Given request 1
Do these statements agree with the salmon skin thread below: (a) Muggles noticed a fishy smell on the dog after it finished the salmon skin, (b) lily cd re uses scissors to cut the skins into pieces, (c) Beaches has had good luck with Nyla bones? Answer yes or no for each and quote the deciding words.

# Salmon Skin



## Poodlebeguiled (May 27, 2013)

Are they long lasting chews? Or do they gobble them up fast? Considering my dogs are really barracudas disguised as canines, I must consider their chew things carefully. :act-up:


----------



## NatalieAnne (Jul 23, 2016)

I stopped by the pet supply store here yesterday, while running errands, to get some Clean Teeth Gel for my eldest dog. Looked around a bit for some economical chewers for the puppy and also noticed some salmon skin chews that were large & if I remember correctly somewhat expensive.

I bought a package of 4 sm. Nylabone chews with real bison that seemed a bit reasonable in price. Both puppy & older dog loved them, however the puppy has very sticky front paws now. It was funny to watch him try to clean his paws off last night.

Is there any fishy odor to your dogs coat after chewing on salmon skin?


----------



## Muggles (Mar 14, 2015)

Rory likes salmon skin, but it doesn't last long. Sometimes we get ones that are twisted and dried into a bone shape that last a little bit longer. Shark skin is great if you can find it!
No fishy smell after they've finished it that I've noticed NatalieAnne. It does smell strong though.


----------



## Beaches (Jan 25, 2014)

Yes, mine was twisted and into a bone shape. Didn't take her long to eat it all PB but she's a Spoo. I find she eats half a bully stick equally fast and these bones are cheaper and no additives which made me happy. Catherine will have the answers to questions....

PS, I have never had any luck with Nyla bones, won't even look at them....


----------



## lily cd re (Jul 23, 2012)

They don't last too long at my house, but I give flat cut pieces off a whole salmon skin. I have seen them twisted and braided which I think would make them last longer, especially for a smaller dog. I don't really expect them to last, but instead give them along with other special goodies in a treat toy (West Paw Toppl) at the end of my getting ready to leave for work kitchen training sessions. I only want the dogs to not be paying attention to my exiting the house.

Nobody smells fishy after eating them. But also nobody has any itchy dry skin or poor coat condition issues either.


----------



## FireStorm (Nov 9, 2013)

lily cd re said:


> They don't last too long at my house, but I give flat cut pieces off a whole salmon skin. I have seen them twisted and braided which I think would make them last longer, especially for a smaller dog. I don't really expect them to last, but instead give them along with other special goodies in a treat toy (West Paw Toppl) at the end of my getting ready to leave for work kitchen training sessions. I only want the dogs to not be paying attention to my exiting the house.
> 
> Nobody smells fishy after eating them. But also nobody has any itchy dry skin or poor coat condition issues either.


How big are the ones you get? I got some for Hans that were maybe 8" or so. The doofus tried to swallow the whole thing at once without even chewing it...he swallowed it and then gagged and threw it right back up. I have no clue what he was thinking. I haven't tried giving him one since then...are there salmon skins that are big enough that he couldn't swallow it whole?


----------



## lily cd re (Jul 23, 2012)

The ones I get are from adult salmon and are the whole skin from one side of the body, so about 12-14 or so inches long and tapered at the ends but about 4-5 inches wide across the middle. I use scissors to cut pieces about 2" wide by about 4-5" long. These are the ones I use. Salmon Skins (Whole) | Abel Pet Supply


----------



## zooeysmom (Jan 3, 2014)

I also feed salmon skins and cod skins. They are very short lasting and odorous, but the girls love them!


----------

Given request 2
Can you duplicate the lines of the listing below, starting at the line that contains "20: (898, 84)" and ending at the line that contains "18: (567, 477)", without the picture lines?

Material for this exercise
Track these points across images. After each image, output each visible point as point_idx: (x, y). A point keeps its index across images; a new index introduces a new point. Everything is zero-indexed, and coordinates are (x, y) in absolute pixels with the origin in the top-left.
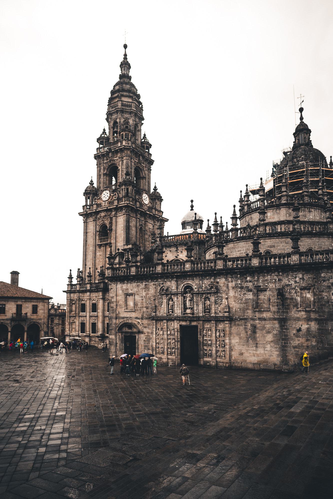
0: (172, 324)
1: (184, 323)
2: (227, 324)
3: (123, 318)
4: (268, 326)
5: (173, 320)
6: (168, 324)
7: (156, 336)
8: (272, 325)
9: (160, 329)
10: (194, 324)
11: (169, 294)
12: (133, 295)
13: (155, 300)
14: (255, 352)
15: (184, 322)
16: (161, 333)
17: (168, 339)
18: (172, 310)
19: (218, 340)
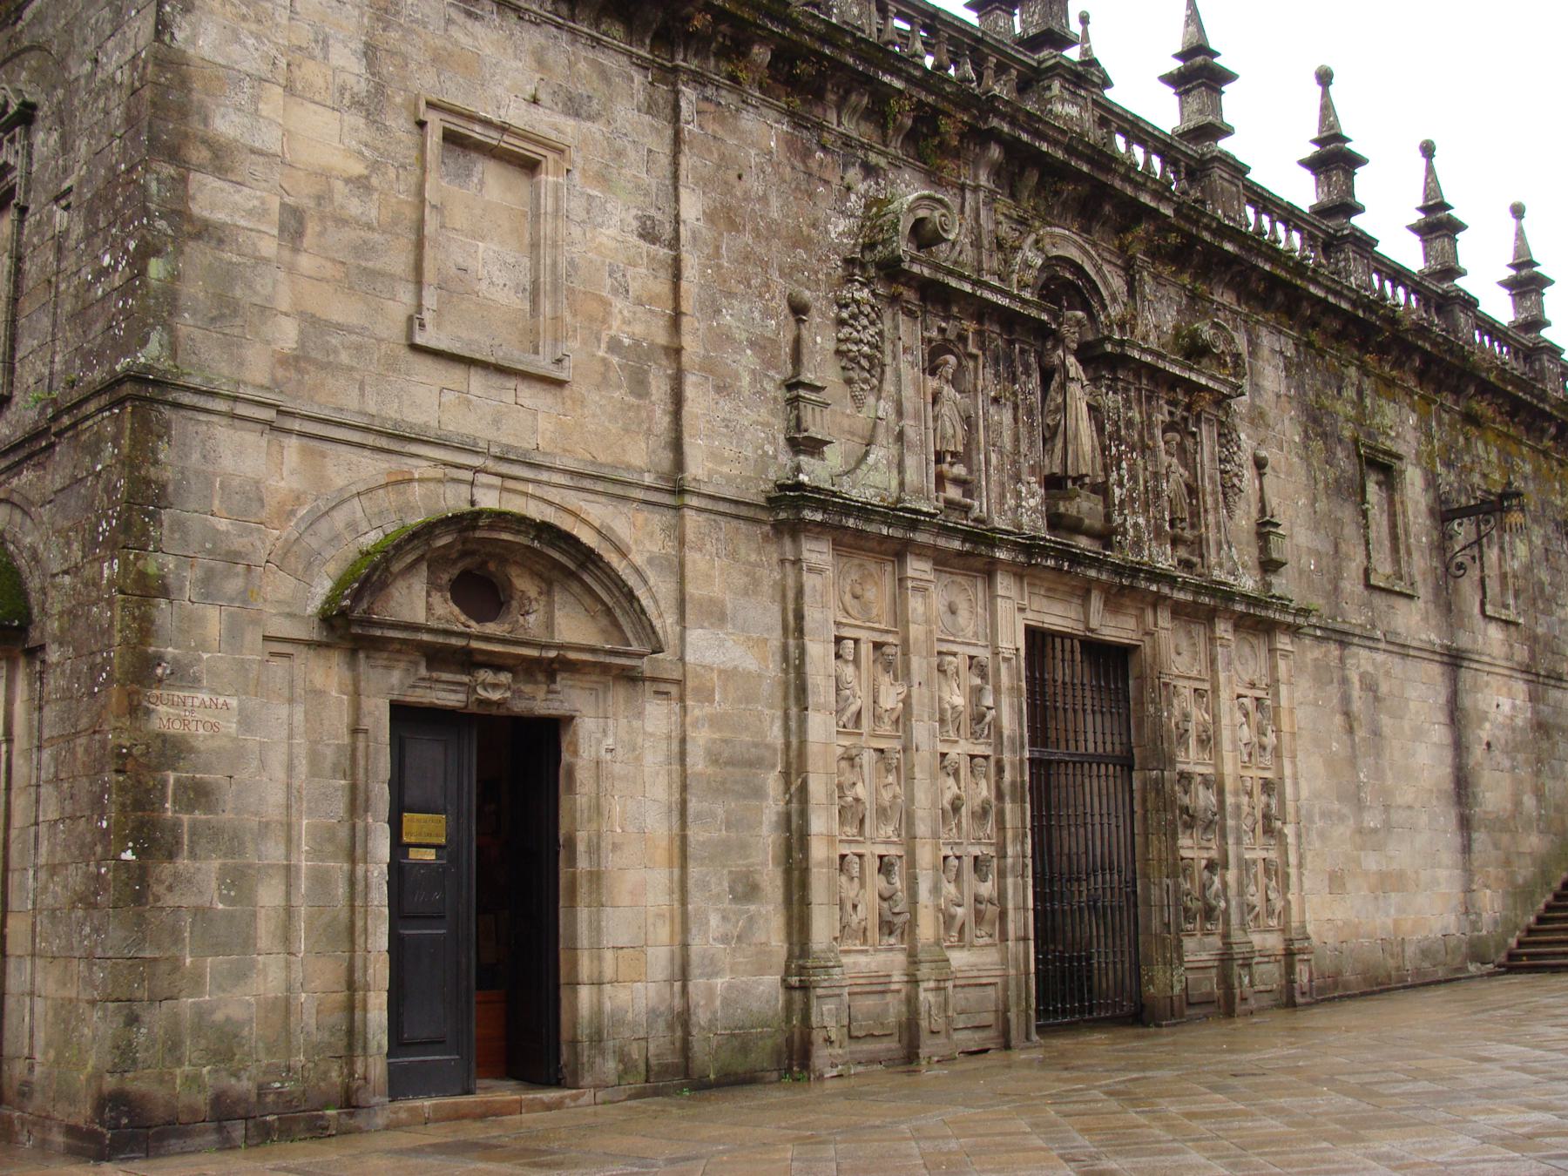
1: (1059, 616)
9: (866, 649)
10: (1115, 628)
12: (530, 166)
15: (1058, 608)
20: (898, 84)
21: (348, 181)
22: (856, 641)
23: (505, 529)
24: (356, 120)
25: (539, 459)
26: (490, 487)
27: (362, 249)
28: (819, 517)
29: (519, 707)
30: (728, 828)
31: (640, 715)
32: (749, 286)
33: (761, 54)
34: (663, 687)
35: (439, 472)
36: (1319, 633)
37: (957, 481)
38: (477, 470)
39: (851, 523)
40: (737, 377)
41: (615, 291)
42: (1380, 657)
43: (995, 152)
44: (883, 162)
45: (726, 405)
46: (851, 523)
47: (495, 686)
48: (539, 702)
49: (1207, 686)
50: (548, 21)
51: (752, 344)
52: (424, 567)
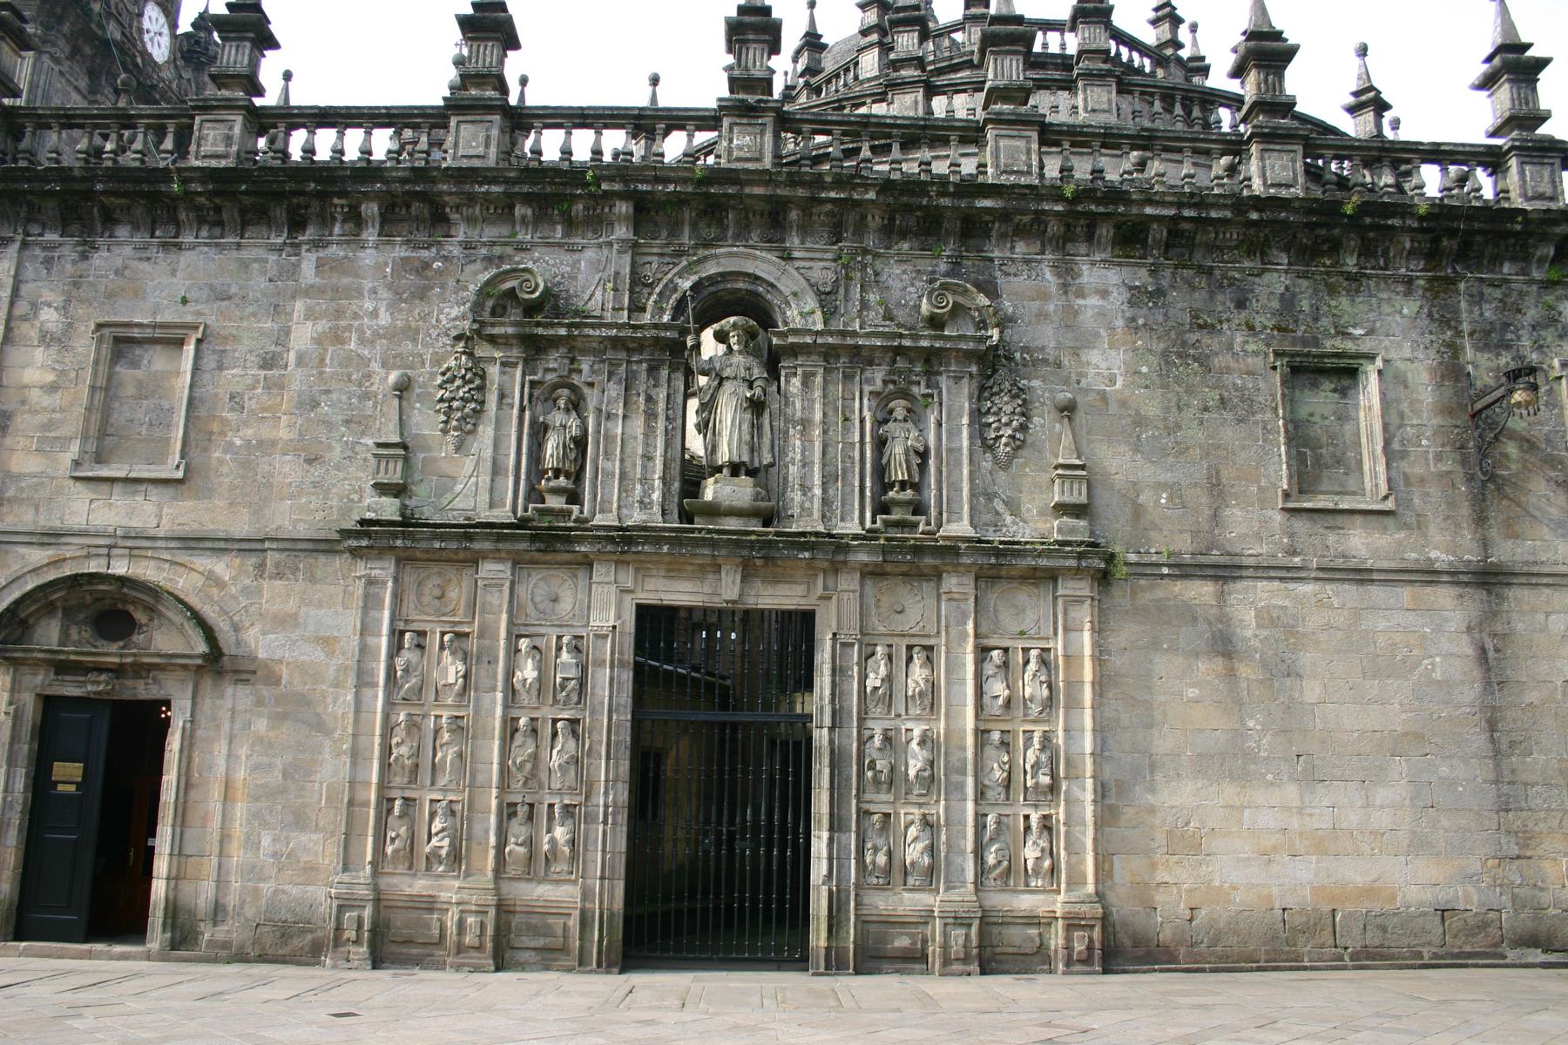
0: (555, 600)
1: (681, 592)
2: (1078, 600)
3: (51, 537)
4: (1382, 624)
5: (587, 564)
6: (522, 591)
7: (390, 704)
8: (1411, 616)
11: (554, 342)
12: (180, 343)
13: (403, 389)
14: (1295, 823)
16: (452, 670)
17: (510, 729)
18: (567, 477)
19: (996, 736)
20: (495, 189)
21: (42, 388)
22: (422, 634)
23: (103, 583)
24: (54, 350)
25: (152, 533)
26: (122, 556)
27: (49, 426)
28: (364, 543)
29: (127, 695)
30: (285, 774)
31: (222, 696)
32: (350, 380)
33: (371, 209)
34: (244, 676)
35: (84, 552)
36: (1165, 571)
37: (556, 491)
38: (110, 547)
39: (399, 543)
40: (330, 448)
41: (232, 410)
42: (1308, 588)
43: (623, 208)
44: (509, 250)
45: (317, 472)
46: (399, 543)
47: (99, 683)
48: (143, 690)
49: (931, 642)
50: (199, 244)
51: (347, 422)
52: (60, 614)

Output 1
(a) No: "No fishy smell after they've finished it that I've noticed NatalieAnne."
(b) Yes: "I use scissors to cut pieces about 2" wide by about 4-5" long."
(c) No: "PS, I have never had any luck with Nyla bones, won't even look at them...."

Output 2
20: (898, 84)
21: (348, 181)
22: (856, 641)
23: (505, 529)
24: (356, 120)
25: (539, 459)
26: (490, 487)
27: (362, 249)
28: (819, 517)
29: (519, 707)
30: (728, 828)
31: (640, 715)
32: (749, 286)
33: (761, 54)
34: (663, 687)
35: (439, 472)
36: (1319, 633)
37: (957, 481)
38: (477, 470)
39: (851, 523)
40: (737, 377)
41: (615, 291)
42: (1380, 657)
43: (995, 152)
44: (883, 162)
45: (726, 405)
46: (851, 523)
47: (495, 686)
48: (539, 702)
49: (1207, 686)
50: (548, 21)
51: (752, 344)
52: (424, 567)
0: (555, 600)
1: (681, 592)
2: (1078, 600)
3: (51, 537)
4: (1382, 624)
5: (587, 564)
6: (522, 591)
7: (390, 704)
8: (1411, 616)
11: (554, 342)
12: (180, 343)
13: (403, 389)
14: (1295, 823)
16: (452, 670)
17: (510, 729)
18: (567, 477)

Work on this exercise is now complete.